- _Exercícios_:
a - Segundo a reportagem, quantos funcionários o efetivo da Polícia Civil perdeu entre janeiro de 2019 e julho de 2021?
b - Por favor, liste todas as medidas que Raquel Gallinati cobra na reportagem.
c - Resuma a reportagem em duas frases.

- _Trecho selecionado_:
****
Polícia Civil de SP perde 1.400 agentes em 2 anos, diz sindicato

Um levantamento elaborado pelo Sindpesp (Sindicato dos Delegados de Polícia do Estado de São Paulo) demonstrou que o efetivo da Polícia Civil perdeu 1.371 funcionários entre janeiro de 2019 e julho de 2021. Neste período, a instituição teve 5.161 baixas e 3.790 nomeações, números que, para as entidades de classe, revelam uma quebra de compromisso firmado pelo governador João Doria (PSDB) — nas eleições de 2018 — de fazer investimentos nas forças de segurança pública do estado.

Somente nos primeiros seis meses de 2021, já foram contabilizadas 1.466 baixas. Em todo o ano passado, ocorreram outras 1.740. Já no ano anterior (2019), mais 1.955. A redução de funcionários afetou praticamente todas as carreiras da Polícia Civil paulista.

“A Polícia Civil de São Paulo perdeu quase 5% do efetivo na gestão do governador Doria. Ou seja, o governo não contrata policiais nem para repor os quadros daqueles que estão se aposentando, que pedem exoneração e que perdem a vida cumprindo o seu dever para defender a população e cumprir a sua missão constitucional e legal”, criticou Raquel Kobashi Gallinati Lombardi, presidente do Sindpesp.

A delegada acrescenta que o déficit nos quadros da instituição já supera 15 mil funcionários. Raquel Gallinati cobra a contratação das pessoas já aprovadas em concurso — à espera da nomeação — e outras medidas para minimizar o sucateamento da Polícia Civil paulista, como a compra de materiais, de armamento, viaturas e o aumento dos salários.

“São Paulo paga o pior salário do Brasil para a sua polícia, não há estrutura com equipamentos adequados. Quando algumas armas e viaturas chegam, veem em quantidade ínfima e insuficiente. Com certeza, a gente percebe a falta de estrutura para os policiais que estão combatendo o crime e protegendo a sociedade”, complementou a delegada.
****
[Entradas do conjunto de dados]
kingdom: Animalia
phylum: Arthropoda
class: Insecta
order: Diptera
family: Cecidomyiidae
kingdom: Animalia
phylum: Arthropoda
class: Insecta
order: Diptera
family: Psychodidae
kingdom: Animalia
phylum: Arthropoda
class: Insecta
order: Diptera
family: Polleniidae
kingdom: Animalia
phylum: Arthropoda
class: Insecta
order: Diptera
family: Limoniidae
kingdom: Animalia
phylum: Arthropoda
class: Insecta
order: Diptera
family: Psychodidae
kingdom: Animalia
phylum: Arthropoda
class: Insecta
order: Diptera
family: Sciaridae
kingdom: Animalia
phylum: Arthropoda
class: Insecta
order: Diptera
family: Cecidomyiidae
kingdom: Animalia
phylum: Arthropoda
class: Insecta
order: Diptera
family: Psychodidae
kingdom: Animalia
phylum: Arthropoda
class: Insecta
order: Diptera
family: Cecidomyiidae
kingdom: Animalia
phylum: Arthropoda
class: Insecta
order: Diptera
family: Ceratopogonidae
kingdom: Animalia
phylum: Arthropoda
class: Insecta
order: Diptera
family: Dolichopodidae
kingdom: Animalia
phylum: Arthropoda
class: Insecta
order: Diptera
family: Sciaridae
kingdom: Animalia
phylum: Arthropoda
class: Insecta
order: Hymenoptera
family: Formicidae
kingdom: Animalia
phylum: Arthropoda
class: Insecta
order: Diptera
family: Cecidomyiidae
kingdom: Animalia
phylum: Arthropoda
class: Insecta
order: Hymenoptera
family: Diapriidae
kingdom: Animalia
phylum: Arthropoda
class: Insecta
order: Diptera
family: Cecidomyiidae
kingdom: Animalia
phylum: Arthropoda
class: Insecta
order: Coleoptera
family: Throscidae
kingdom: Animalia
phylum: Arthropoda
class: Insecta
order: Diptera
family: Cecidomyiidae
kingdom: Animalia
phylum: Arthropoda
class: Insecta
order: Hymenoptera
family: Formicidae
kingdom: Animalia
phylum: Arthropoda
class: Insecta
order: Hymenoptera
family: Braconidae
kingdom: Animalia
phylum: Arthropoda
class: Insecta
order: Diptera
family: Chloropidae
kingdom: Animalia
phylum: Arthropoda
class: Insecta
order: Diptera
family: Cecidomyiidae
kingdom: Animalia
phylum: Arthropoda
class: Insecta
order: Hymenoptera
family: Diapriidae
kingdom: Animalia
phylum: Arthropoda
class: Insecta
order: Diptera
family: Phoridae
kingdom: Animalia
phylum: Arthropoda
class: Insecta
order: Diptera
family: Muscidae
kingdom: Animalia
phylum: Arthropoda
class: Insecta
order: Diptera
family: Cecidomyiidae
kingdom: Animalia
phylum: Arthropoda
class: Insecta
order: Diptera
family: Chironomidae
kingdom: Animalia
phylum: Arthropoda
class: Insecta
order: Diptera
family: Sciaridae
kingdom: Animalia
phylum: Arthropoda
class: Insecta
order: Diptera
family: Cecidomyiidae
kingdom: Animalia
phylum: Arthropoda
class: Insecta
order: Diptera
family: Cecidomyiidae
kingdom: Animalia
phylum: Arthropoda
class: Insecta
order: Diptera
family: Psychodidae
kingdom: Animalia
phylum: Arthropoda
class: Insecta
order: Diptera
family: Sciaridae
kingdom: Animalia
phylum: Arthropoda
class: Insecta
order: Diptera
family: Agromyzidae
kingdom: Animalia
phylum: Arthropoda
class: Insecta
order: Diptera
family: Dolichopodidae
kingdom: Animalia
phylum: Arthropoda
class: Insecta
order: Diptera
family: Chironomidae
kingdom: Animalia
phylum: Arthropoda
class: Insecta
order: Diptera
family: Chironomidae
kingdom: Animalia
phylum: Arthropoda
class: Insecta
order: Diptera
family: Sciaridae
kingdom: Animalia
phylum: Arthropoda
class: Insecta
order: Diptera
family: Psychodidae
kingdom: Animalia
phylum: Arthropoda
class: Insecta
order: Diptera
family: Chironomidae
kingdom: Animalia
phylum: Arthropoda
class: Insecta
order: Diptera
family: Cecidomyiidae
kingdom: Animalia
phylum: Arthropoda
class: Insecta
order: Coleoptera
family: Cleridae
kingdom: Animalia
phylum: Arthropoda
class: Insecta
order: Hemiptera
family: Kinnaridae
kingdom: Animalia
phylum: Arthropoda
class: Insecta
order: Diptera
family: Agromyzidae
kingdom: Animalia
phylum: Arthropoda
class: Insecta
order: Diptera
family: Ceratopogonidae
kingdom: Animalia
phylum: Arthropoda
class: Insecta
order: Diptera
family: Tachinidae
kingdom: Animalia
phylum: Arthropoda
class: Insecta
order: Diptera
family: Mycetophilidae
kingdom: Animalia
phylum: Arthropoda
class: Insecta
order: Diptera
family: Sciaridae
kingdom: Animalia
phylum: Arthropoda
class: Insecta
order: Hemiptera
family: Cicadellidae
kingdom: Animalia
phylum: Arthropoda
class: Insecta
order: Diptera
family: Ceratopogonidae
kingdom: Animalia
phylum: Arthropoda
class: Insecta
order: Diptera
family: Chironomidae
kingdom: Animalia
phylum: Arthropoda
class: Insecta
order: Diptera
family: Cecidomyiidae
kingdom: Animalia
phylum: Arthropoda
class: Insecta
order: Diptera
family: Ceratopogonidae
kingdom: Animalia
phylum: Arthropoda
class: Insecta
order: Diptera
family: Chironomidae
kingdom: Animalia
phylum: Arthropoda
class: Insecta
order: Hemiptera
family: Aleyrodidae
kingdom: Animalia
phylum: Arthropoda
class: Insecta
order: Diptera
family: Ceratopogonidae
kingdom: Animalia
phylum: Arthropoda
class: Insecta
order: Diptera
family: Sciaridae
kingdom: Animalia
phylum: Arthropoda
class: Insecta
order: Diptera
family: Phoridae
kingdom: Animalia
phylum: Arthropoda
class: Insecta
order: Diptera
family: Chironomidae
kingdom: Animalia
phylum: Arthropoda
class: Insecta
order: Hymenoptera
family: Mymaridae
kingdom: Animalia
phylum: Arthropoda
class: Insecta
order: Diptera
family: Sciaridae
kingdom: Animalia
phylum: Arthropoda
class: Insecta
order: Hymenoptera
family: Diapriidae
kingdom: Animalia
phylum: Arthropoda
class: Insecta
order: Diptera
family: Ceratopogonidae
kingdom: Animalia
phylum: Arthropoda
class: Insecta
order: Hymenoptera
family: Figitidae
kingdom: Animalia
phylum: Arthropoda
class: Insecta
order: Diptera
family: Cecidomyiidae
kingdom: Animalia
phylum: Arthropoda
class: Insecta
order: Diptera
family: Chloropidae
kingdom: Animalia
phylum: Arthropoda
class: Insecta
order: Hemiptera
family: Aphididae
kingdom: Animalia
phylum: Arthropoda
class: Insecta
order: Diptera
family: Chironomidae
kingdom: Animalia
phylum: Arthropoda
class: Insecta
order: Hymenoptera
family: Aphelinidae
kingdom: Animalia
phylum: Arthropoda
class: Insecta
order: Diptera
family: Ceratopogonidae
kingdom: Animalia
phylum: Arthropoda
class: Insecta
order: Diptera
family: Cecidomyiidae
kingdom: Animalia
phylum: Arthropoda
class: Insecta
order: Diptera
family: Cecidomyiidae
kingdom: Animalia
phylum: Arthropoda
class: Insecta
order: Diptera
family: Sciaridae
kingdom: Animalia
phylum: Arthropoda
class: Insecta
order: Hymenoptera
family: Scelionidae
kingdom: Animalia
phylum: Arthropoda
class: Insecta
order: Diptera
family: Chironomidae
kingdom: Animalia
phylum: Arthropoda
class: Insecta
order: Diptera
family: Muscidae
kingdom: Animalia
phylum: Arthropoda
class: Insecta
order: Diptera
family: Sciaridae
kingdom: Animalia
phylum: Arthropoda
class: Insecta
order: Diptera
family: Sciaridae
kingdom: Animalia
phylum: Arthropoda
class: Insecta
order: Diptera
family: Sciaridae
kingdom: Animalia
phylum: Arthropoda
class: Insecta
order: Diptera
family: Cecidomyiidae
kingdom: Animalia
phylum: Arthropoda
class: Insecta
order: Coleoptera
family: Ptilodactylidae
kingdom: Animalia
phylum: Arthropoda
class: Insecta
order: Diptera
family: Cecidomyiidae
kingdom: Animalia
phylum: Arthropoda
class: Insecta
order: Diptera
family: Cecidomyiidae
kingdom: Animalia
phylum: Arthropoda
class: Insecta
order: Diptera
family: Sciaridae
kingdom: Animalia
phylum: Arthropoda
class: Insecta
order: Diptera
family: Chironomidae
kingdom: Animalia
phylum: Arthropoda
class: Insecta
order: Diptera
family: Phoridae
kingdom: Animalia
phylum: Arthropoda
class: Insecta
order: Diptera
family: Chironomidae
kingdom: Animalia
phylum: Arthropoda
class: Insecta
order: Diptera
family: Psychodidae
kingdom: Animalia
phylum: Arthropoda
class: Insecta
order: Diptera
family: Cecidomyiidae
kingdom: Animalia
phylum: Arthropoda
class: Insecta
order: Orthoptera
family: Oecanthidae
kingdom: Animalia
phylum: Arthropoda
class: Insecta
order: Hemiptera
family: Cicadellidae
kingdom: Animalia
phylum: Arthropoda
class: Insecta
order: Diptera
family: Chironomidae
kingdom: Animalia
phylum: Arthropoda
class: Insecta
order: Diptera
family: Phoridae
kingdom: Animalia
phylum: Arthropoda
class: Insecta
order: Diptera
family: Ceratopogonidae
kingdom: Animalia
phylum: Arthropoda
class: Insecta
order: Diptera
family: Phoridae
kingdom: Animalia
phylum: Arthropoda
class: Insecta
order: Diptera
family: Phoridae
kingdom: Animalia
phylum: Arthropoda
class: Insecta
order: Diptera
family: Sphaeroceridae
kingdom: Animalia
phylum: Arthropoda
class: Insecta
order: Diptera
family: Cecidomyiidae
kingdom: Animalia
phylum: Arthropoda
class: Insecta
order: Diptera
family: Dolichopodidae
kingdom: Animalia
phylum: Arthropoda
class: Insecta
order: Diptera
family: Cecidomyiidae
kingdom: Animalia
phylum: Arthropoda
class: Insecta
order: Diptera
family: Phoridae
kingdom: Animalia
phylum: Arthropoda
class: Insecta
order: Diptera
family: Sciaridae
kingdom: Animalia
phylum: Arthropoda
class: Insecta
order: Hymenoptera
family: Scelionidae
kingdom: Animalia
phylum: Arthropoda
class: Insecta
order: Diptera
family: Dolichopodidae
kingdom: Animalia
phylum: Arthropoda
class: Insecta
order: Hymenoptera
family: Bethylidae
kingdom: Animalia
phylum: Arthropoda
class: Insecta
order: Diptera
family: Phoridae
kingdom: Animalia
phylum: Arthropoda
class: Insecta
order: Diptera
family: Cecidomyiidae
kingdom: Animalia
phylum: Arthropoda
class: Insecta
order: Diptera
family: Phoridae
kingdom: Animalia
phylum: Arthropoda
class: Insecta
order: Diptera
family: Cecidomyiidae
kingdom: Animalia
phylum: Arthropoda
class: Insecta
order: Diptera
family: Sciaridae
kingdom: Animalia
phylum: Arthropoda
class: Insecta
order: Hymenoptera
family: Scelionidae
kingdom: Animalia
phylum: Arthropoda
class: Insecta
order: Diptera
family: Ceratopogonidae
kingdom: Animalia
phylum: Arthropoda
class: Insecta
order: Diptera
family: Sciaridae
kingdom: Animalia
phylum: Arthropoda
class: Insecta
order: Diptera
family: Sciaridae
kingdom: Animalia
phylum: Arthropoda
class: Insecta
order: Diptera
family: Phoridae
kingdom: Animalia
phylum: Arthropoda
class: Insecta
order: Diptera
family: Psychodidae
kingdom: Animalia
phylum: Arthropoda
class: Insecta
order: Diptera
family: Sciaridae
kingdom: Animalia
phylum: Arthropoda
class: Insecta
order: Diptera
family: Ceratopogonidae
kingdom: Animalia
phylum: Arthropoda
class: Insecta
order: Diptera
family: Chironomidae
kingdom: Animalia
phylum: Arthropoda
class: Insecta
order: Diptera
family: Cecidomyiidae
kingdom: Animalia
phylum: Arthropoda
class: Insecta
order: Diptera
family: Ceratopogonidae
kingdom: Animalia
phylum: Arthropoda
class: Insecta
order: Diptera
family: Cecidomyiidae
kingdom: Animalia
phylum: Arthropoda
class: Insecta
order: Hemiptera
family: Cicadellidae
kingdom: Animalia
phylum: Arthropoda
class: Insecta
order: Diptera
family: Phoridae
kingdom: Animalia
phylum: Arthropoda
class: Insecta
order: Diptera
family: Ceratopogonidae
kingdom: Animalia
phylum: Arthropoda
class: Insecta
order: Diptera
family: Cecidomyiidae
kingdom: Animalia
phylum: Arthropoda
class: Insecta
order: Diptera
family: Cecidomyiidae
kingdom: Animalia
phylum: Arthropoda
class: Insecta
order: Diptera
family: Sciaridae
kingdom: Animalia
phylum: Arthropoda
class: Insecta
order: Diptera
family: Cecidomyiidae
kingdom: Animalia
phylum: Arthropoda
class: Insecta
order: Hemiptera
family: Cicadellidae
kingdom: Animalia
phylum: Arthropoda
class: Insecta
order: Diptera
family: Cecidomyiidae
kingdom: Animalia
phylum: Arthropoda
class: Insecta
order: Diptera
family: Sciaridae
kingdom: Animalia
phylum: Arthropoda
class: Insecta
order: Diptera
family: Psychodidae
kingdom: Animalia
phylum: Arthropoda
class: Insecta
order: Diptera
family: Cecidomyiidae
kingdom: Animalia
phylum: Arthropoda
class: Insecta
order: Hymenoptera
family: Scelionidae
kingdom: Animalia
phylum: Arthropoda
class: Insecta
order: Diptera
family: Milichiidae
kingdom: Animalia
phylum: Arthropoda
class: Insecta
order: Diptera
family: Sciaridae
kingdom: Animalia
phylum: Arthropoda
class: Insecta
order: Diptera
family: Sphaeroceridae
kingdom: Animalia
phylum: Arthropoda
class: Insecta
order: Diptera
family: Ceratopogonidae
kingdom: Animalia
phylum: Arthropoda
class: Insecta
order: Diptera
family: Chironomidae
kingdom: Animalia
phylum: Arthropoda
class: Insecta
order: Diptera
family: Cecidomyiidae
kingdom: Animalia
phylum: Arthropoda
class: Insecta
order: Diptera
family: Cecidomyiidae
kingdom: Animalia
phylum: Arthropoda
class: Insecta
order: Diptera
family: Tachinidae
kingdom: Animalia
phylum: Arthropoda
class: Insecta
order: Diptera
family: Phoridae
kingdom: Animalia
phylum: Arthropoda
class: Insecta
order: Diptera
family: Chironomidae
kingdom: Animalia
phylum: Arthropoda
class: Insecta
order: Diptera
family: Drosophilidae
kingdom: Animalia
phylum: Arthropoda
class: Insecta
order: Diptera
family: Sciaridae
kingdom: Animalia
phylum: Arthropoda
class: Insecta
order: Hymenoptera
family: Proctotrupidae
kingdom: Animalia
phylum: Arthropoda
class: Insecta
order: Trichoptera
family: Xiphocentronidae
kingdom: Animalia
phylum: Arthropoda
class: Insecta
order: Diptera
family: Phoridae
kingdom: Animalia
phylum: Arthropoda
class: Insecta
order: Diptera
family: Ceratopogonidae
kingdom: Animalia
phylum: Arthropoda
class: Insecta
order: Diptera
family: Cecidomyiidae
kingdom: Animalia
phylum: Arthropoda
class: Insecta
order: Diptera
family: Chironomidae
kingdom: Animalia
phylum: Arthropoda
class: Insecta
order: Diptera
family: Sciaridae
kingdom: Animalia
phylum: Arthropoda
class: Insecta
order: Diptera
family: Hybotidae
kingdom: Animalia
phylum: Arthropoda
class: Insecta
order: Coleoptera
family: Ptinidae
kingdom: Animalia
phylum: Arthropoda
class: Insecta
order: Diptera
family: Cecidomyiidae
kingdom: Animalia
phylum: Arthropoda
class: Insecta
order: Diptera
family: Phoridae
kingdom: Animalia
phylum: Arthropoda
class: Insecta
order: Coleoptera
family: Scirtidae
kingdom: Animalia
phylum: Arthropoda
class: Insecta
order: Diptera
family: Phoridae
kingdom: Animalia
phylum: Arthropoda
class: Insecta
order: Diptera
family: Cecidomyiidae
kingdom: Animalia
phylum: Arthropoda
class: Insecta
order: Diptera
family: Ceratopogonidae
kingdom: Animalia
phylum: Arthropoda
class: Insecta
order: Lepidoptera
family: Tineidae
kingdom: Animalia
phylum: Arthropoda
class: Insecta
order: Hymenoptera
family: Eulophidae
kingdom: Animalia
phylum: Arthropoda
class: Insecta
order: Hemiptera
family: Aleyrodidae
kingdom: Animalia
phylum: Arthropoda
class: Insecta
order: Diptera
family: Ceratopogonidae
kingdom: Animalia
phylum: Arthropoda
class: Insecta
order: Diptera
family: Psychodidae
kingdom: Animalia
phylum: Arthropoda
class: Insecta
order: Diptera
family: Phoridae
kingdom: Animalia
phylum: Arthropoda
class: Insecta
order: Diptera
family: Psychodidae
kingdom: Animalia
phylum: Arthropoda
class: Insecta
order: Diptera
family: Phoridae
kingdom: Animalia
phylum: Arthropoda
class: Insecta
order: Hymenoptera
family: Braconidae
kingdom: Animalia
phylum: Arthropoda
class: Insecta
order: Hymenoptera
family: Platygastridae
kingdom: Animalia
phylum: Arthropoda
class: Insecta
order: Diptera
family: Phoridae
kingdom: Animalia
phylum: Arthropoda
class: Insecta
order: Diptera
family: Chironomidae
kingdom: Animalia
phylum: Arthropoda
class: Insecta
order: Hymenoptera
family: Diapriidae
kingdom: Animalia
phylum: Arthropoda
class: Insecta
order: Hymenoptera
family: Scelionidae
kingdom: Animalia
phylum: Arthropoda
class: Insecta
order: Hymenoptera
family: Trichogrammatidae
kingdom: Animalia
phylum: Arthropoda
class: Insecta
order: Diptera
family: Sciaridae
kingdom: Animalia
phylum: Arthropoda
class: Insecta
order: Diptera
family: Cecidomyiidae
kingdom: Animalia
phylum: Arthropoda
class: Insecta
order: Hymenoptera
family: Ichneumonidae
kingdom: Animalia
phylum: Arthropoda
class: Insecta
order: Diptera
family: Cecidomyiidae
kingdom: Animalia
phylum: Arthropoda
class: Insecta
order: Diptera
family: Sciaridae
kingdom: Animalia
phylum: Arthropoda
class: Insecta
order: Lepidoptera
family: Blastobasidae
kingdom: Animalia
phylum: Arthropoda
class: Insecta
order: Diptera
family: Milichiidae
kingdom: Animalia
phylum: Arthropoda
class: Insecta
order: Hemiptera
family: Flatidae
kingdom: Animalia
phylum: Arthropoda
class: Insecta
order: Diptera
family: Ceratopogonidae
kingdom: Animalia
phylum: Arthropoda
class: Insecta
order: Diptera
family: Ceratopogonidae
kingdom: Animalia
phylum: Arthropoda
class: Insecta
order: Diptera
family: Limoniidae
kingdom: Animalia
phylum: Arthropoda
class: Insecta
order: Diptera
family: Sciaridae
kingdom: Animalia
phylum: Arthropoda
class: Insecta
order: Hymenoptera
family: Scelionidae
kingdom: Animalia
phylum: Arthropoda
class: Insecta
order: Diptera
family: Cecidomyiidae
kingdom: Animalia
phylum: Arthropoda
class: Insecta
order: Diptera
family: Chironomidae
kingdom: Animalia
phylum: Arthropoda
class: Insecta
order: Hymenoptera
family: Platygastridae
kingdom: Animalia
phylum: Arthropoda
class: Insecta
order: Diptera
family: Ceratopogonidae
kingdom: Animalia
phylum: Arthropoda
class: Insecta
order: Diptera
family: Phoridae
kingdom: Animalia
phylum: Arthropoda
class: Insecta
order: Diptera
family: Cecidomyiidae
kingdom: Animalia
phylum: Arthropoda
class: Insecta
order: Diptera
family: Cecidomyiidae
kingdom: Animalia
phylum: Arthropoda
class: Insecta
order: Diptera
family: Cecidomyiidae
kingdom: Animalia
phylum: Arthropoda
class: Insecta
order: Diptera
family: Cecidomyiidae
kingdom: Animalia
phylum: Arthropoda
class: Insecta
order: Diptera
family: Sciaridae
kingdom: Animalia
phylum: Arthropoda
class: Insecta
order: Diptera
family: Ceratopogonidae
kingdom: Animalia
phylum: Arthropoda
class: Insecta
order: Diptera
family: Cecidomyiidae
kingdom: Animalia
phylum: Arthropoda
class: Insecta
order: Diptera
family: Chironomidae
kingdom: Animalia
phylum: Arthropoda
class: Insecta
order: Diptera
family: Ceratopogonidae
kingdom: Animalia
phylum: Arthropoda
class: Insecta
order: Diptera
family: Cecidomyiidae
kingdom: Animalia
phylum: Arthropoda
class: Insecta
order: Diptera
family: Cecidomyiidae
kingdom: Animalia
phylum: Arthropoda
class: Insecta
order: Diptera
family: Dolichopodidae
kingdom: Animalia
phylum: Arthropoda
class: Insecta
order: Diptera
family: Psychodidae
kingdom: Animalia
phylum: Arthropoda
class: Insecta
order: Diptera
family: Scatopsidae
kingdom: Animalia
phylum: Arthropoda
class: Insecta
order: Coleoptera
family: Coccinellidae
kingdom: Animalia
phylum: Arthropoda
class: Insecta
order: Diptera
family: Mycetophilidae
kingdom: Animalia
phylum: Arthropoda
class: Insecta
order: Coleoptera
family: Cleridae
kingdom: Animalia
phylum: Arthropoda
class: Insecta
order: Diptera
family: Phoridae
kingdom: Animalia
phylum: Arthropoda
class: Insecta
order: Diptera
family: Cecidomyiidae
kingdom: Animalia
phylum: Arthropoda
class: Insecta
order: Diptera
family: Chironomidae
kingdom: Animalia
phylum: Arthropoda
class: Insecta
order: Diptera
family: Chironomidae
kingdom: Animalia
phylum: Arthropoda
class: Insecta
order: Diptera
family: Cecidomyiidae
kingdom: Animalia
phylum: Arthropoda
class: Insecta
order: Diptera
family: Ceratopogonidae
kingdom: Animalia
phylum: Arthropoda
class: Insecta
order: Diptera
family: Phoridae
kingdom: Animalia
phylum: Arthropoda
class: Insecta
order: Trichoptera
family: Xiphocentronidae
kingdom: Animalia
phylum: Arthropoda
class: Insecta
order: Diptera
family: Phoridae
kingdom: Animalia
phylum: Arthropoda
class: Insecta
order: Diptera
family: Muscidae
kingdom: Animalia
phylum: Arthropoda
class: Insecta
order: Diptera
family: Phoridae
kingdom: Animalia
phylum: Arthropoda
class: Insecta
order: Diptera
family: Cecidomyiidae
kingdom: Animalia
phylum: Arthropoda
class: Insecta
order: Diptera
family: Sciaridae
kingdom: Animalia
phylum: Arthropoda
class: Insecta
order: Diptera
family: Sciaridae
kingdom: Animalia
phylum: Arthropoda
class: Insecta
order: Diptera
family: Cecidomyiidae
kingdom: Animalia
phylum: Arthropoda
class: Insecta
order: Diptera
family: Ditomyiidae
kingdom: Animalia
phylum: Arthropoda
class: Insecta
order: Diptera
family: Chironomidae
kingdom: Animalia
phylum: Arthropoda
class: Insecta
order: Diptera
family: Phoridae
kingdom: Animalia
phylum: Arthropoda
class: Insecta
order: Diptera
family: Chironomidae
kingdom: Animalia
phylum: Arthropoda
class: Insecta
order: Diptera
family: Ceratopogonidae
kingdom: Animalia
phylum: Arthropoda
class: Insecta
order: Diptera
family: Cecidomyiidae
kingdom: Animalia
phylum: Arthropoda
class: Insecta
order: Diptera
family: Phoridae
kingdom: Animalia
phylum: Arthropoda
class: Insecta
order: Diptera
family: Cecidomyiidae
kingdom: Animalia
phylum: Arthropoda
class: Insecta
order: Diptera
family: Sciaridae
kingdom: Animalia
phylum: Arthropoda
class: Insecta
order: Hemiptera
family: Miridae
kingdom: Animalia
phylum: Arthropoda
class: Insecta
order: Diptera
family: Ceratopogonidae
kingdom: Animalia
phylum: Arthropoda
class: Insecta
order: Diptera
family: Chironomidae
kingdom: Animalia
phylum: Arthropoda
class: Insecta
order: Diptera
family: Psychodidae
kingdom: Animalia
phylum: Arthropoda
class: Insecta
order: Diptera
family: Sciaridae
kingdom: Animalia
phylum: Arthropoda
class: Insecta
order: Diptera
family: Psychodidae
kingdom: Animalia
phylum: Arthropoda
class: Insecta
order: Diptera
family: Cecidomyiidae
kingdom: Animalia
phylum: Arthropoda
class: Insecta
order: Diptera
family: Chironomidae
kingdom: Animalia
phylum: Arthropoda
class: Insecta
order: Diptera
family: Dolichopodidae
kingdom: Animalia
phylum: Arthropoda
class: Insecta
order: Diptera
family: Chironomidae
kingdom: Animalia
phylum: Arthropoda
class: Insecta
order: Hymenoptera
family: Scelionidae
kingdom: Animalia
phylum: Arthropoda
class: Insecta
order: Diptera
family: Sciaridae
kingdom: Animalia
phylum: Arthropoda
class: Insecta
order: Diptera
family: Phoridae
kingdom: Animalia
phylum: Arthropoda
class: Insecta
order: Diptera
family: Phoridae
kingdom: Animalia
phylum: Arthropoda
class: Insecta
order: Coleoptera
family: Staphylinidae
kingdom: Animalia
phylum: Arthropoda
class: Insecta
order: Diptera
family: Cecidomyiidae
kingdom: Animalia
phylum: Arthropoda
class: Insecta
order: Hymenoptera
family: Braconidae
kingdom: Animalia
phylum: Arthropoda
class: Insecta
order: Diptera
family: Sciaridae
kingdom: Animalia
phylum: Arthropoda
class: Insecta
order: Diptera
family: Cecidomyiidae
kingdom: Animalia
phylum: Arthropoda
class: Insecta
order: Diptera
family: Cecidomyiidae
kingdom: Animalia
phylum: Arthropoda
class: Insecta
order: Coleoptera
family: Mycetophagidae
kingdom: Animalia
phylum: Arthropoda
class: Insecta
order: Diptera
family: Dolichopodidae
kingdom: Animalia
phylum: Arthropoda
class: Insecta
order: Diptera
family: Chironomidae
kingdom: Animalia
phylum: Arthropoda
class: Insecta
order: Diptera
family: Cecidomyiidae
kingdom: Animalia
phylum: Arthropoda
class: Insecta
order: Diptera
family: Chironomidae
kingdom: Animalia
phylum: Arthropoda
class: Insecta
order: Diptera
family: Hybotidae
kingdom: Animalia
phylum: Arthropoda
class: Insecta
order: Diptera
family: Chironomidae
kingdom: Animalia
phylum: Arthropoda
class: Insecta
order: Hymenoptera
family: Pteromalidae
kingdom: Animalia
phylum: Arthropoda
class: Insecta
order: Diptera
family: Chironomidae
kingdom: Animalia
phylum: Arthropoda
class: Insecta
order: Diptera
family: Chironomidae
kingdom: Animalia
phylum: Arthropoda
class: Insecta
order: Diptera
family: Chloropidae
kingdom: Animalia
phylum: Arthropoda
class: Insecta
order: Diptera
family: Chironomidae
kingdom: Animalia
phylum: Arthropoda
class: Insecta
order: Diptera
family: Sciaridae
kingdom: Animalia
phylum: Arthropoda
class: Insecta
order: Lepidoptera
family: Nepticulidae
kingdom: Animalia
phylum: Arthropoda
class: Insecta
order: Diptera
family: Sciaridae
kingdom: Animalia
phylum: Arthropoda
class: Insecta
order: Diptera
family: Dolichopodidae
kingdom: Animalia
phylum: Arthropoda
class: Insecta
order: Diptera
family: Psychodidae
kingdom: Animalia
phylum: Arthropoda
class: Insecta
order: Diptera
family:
****
- _Respostas_:
a - 1.371 funcionários.

b -
- Contratação das pessoas já aprovadas em concurso
- Compra de materiais
- Compra de armamento
- Compra de viaturas
- Aumento dos salários

c - Um levantamento do Sindpesp mostrou que a Polícia Civil de São Paulo perdeu 1.371 funcionários entre janeiro de 2019 e julho de 2021, com 5.161 baixas e 3.790 nomeações. A presidente do sindicato, Raquel Gallinati, criticou o governo Doria, apontou um déficit de mais de 15 mil funcionários e cobrou nomeações, equipamentos e aumento dos salários.